Pollution and planetary health
Pollution causes 9 million premature deaths a year, which is 16% of all deaths globally, making it the single biggest environmental cause of death in the world today, according to the Lancet Commission on Pollution and Health. “Pollution is one of the great existential challenges of the Anthropocene epoch”, the landmark report begins. It goes on to catalogue the human cost of the problem, the economic value of ridding our cities of pollution, and the impact of pollution on the stability of Earth’s climate system.

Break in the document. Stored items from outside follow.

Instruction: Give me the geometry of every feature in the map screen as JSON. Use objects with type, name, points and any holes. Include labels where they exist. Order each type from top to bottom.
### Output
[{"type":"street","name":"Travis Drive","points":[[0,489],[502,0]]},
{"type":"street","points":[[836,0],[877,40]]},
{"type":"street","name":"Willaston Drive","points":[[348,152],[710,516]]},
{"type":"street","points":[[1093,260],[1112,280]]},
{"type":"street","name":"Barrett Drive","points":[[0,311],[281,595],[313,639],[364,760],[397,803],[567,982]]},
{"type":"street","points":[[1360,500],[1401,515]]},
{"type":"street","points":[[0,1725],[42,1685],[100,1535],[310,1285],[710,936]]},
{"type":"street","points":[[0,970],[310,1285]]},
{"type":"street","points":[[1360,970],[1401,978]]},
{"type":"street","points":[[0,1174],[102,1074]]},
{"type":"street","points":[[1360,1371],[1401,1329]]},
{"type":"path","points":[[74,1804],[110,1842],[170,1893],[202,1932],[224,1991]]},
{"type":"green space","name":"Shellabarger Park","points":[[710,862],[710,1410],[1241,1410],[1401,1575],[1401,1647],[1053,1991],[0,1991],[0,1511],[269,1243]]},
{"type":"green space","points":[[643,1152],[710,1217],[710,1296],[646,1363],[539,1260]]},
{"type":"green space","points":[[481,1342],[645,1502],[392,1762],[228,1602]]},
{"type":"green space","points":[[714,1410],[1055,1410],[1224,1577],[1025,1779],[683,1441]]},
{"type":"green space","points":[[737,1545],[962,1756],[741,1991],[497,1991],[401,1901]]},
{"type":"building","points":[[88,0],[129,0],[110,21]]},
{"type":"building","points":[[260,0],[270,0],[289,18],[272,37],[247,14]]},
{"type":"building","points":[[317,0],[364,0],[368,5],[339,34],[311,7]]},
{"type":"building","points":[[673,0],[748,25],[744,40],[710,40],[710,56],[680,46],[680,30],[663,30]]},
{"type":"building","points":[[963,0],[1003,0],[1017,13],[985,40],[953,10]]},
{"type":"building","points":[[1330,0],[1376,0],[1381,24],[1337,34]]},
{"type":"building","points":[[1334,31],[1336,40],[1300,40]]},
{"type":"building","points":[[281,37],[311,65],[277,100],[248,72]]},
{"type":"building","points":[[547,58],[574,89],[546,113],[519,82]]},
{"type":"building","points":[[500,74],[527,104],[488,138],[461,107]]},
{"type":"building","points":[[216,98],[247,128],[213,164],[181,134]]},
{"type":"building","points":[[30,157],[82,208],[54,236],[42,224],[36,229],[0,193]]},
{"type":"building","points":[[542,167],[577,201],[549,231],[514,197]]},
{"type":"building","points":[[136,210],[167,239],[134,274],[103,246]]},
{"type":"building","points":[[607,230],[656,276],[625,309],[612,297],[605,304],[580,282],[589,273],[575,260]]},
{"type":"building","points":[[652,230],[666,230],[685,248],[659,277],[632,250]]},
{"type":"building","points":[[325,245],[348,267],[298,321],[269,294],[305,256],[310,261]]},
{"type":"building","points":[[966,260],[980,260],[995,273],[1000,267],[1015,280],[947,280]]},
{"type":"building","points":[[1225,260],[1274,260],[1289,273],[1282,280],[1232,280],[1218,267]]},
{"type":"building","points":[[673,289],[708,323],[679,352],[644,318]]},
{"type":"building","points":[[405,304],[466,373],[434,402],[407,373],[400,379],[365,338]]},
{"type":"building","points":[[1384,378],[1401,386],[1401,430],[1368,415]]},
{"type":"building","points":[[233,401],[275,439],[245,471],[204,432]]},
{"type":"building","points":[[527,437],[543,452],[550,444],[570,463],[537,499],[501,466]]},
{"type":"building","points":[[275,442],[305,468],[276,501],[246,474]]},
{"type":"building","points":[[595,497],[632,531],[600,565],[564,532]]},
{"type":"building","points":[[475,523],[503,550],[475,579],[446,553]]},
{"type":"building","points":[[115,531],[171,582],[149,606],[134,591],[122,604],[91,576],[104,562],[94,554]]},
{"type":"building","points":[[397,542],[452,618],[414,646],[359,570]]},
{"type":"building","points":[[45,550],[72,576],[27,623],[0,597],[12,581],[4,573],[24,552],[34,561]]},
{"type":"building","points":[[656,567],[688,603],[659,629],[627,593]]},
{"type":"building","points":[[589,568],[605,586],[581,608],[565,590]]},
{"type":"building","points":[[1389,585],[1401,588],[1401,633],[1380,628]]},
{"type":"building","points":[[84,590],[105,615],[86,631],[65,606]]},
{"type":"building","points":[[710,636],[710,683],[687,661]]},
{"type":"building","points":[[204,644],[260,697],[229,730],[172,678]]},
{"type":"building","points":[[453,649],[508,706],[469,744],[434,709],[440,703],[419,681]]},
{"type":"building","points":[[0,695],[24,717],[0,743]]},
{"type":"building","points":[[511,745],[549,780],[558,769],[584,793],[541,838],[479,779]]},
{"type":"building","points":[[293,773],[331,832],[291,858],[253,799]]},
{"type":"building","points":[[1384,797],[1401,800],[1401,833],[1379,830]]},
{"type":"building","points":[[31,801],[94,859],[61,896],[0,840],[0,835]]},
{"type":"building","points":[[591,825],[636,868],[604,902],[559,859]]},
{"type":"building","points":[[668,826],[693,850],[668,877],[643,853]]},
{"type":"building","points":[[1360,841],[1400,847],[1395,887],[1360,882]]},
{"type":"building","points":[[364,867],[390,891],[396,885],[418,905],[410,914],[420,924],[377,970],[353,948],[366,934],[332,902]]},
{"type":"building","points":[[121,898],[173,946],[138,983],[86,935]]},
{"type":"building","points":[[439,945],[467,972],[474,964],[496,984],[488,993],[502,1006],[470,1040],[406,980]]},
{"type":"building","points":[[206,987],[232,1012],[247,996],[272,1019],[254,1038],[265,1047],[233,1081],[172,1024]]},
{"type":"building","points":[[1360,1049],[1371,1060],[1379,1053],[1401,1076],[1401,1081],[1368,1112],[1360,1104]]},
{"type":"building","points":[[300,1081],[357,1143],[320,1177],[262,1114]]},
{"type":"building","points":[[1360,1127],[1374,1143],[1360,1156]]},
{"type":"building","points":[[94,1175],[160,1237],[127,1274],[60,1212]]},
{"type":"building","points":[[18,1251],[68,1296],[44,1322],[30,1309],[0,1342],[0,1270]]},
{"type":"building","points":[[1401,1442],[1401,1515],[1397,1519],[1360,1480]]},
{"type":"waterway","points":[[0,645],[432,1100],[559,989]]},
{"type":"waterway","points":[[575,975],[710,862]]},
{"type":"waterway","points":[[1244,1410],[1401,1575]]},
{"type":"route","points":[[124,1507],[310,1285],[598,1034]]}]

Pollution causes three times more deaths than AIDS, tuberculosis, and malaria combined, say the authors, and 15 times more than all wars and other forms of violence. It kills more people than smoking, hunger, and natural disasters. Pollution disproportionately kills the poor and the vulnerable. “Nearly 92% of pollution-related deaths occur in low-income and middle-income countries”, and in all countries minorities and the marginalised get hit hardest.
In Asia and Africa pollution kills one in four, says the report. But rich nations like the United States and Japan still have major problems, where 1 in 10 deaths are related to pollution from chemicals or fossil fuels, and other “modern” forms of pollution.

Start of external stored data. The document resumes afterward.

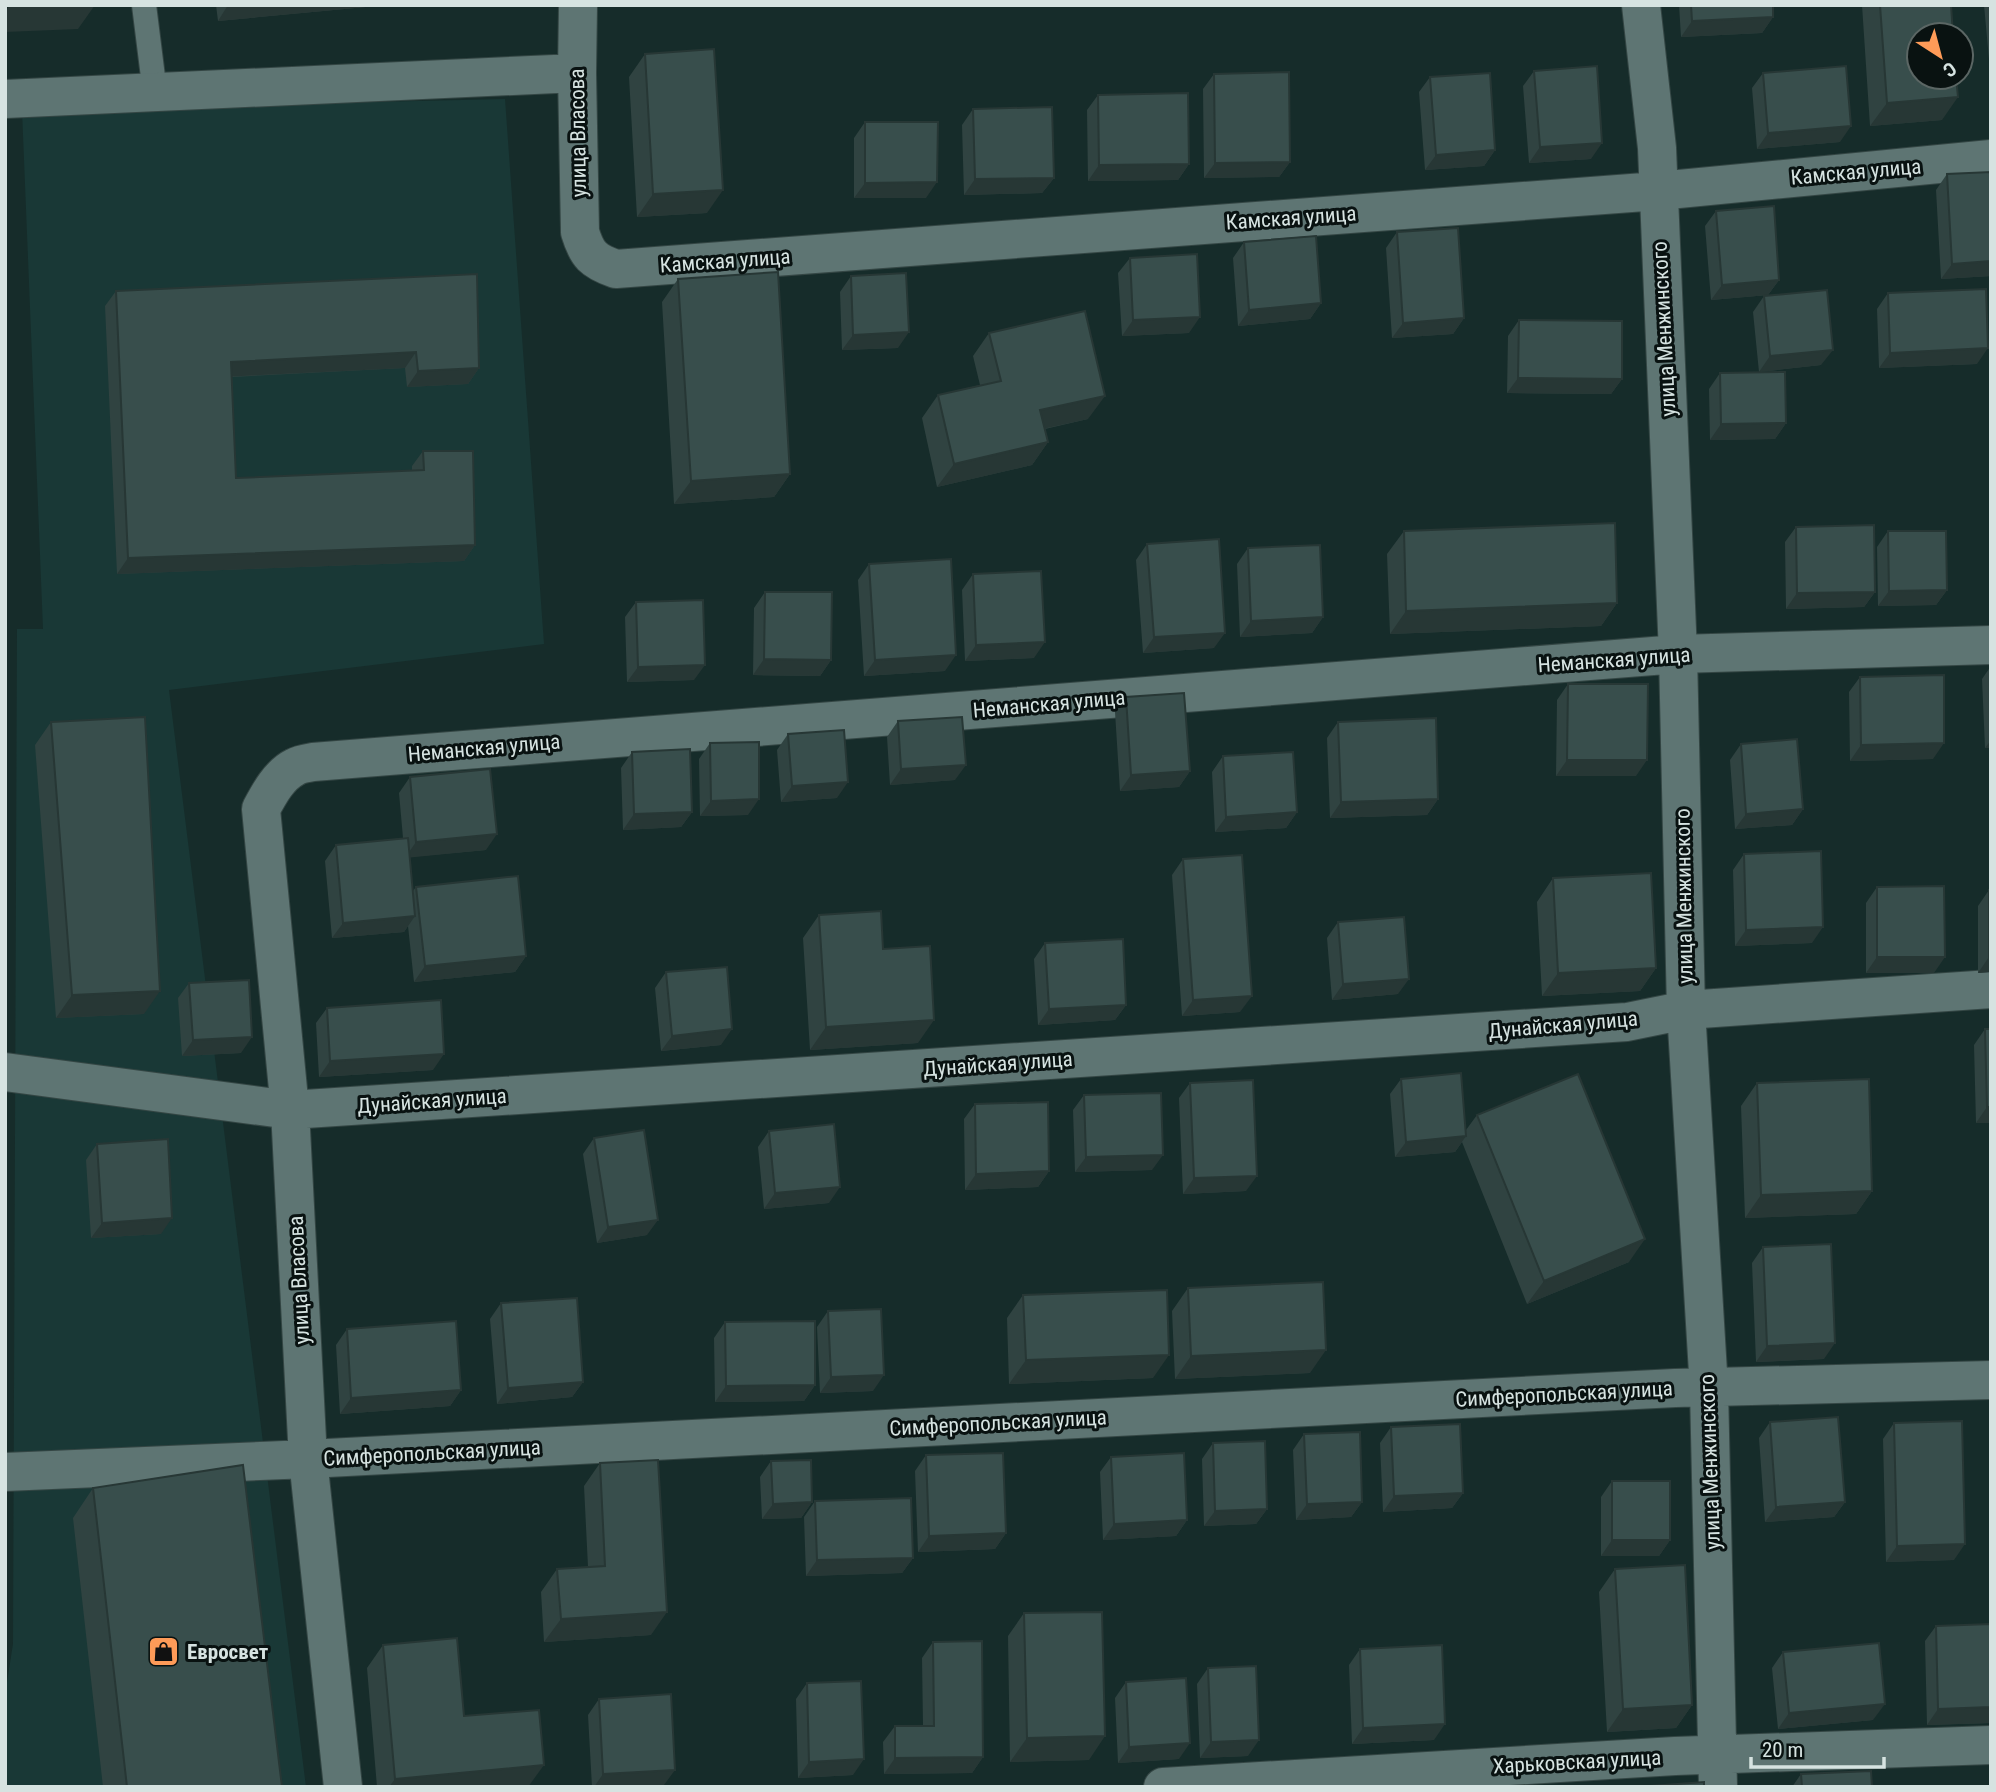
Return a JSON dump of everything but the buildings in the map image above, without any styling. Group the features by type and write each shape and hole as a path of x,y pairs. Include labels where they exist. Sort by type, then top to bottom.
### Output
{"street":[{"name":"улица Власова","path":"578,5 580,232 584,246 593,259"},
{"name":"улица Менжинского","path":"1641,5 1657,148 1678,654 1686,1010 1709,1389 1718,1771"},
{"path":"5,99 577,73"},
{"name":"Камская улица","path":"593,259 615,269 1658,191 1991,159"},
{"name":"Неманская улица","path":"281,779 295,766 313,762 1678,654 1991,645"},
{"name":"улица Власова","path":"281,779 268,794 261,809 290,1110 308,1459 343,1787"},
{"name":"Дунайская улица","path":"5,1072 290,1110 1613,1023 1686,1010 1991,989"},
{"name":"Симферопольская улица","path":"5,1472 308,1459 1647,1390 1991,1380"},
{"name":"Харьковская улица","path":"1163,1787 1675,1756 1718,1771 1991,1745"}],"lane":[{"path":"144,5 155,93"}],"shaded area":[{"path":"505,99 544,644 169,690 306,1787 5,1787 5,1695 13,1644 17,629 43,629 22,110"}],"place":[{"name":"Евросвет","path":"164,1652"}]}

Pollution disproportionately kills the poor and the vulnerable.
The report documents the costs of lost productivity from pollution-related disease: estimated to be 1.3–1.9% of gross domestic product (GDP) in low-income countries, and 0.6–0.8% of GDP in low-middle-income countries. In high-income and upper-middle-income countries, the cost of lost productivity associated with pollution-related disease is estimated to have exceeded £40 billion in 2015.
But action has real economic benefits: when a polluting refinery in Mexico City closed, people living nearby increased their working hours by 3.5%. When ground-level ozone in California decreased, the productivity of farm workers rose 5.5%. In northern California, an increase in the number of very small particles (PM2.5) outdoors caused a reduction in the productivity of nearby factory workers by 6%.
The authors say that similarly, water pollution reduces economic productivity. In low-income countries, the largest productivity losses due to pollution-related disease come from unsafe water and sanitation, followed by air pollution. Household air pollution alone causes losses of between 0.5-0.7% of GDP in these countries.
About 85% of airborne particulate matter comes from fossil fuels in rich countries and burning biomass (wood, crop stubble) in poorer countries, linking pollution directly to climate change and biodiversity.
Resilience takeaway: Pollution is getting worse in places, and its nature is changing. The issue needs to become a political high priority and fully integrated in country and city planning processes, rather than viewed as an isolated environmental problem.
Accelerating the switch to cleaner sources of energy will reduce air pollution and improve human and planetary health. Indeed, pollution control will accelerate progress towards many of the UN’s Sustainable Development Goals. Cost-effective strategies to reduce pollution in wealthy nations can often be adapted to all cities and countries (but see report below for important caveats to this). These strategies focus on law, policy, regulation, and technology related to public health.